Risks & Considerations
High correlation with a single exchange's regulatory standing; faces heavy pressure from emerging high-speed Layer-1s.
Ethereum
About
Ethereum is a decentralized blockchain platform launched in 2015 that enables smart contracts and decentralized applications without intermediaries, supporting DeFi, NFTs, DAOs and Web3 ecosystems through its proof-of-stake network and large developer community.
How It Works
A global programmable blockchain for smart contracts using Proof of Stake (PoS).
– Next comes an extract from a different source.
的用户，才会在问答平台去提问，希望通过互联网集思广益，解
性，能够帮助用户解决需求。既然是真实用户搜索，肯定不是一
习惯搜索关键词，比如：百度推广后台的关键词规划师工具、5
It allows developers to build decentralized applications (dApps) and financial systems. Validators stake their own currency to verify transactions instead of using energy-intensive mining.
Use Cases
Decentralized Computing: Used as "gas" to pay for the execution of smart contracts, hosting decentralized applications (dApps), and minting/trading NFTs on the world's most active developer network.
Tokenomics
Deflationary Infrastructure: Used to pay for "gas" to execute smart contracts. Its tokenomics include a burn mechanism (EIP-1559) that destroys a portion of fees, potentially making it deflationary. It is the primary collateral for DeFi and the base currency for the NFT market.
Risks & Considerations
Structural shift toward Layer-2s may dilute base-layer fee burn; institutional ETF demand creates heavy macro-dependency.